What is required: Show every line of the material below that contains the word "hoặc".
####
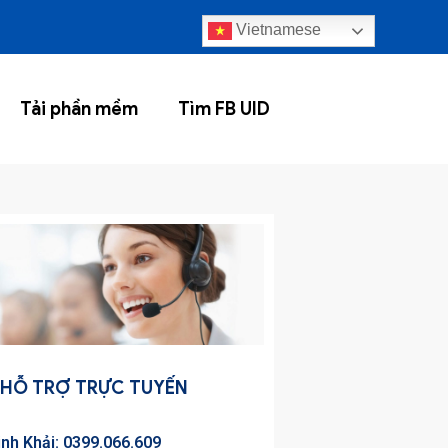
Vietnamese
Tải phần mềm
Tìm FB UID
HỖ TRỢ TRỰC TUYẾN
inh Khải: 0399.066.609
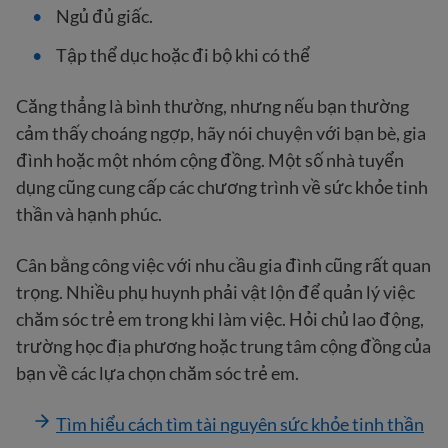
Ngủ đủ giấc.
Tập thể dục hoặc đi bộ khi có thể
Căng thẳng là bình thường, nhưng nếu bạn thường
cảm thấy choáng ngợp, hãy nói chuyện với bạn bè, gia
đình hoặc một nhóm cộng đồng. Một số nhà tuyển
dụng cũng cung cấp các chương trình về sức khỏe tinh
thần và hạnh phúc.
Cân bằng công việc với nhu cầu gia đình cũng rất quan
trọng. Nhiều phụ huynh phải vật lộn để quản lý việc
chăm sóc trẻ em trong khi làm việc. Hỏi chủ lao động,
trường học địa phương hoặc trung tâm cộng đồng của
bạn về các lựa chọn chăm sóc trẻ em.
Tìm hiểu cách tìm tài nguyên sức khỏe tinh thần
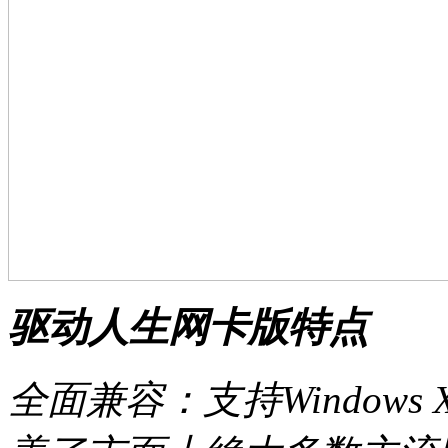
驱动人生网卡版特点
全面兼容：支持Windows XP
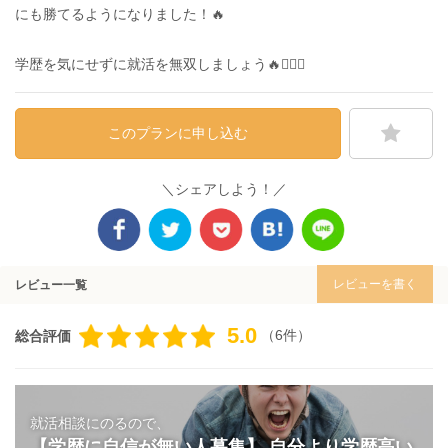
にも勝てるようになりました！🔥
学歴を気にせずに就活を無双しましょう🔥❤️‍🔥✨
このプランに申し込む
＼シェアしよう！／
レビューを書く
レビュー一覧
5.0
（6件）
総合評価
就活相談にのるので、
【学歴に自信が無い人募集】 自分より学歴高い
####
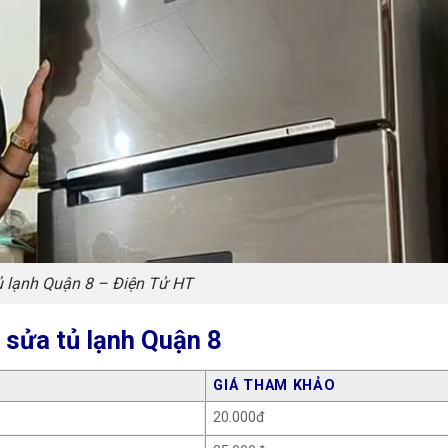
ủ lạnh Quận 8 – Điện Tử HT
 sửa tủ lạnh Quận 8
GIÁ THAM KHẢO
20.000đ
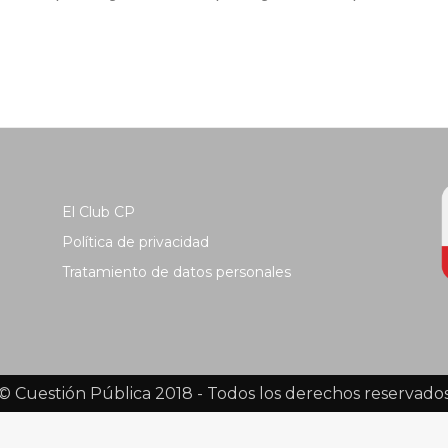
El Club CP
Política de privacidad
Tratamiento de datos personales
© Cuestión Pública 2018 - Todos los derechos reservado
####
Solution for this exercise:
Tập thể dục hoặc đi bộ khi có thể
đình hoặc một nhóm cộng đồng. Một số nhà tuyển
trường học địa phương hoặc trung tâm cộng đồng của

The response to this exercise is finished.